══ Material for this task

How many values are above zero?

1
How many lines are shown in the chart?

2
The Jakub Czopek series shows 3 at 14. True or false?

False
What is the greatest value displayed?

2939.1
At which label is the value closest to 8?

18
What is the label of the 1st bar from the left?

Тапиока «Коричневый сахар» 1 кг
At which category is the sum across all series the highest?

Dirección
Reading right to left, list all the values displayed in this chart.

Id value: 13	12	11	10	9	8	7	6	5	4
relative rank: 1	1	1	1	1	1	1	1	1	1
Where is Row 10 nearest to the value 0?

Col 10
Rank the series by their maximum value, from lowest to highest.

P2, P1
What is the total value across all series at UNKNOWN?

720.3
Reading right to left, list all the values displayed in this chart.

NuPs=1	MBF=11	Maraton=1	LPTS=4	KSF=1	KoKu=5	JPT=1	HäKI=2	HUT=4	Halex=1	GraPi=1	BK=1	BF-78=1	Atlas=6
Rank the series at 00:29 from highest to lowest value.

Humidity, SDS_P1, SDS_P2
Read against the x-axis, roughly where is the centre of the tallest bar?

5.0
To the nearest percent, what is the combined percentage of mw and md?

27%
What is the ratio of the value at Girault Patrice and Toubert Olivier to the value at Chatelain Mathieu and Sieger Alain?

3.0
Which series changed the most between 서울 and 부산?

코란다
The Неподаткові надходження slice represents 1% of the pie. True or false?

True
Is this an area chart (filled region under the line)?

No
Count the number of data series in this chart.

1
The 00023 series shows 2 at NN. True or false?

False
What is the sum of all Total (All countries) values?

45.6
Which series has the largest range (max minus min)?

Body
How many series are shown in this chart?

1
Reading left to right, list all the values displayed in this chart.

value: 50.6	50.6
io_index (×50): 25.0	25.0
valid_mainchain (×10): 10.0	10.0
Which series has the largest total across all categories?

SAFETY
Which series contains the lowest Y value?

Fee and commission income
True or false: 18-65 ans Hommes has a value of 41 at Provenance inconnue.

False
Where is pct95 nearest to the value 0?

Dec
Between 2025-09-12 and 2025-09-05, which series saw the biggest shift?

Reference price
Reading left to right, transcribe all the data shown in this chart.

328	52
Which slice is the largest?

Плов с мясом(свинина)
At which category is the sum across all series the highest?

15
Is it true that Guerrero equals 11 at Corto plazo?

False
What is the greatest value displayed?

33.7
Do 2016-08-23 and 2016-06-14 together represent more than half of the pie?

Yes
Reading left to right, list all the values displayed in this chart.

════

Locate each line in the listing above that includes the word "largest" and copy those lines.

Which series has the largest range (max minus min)?
Which series has the largest total across all categories?
Which slice is the largest?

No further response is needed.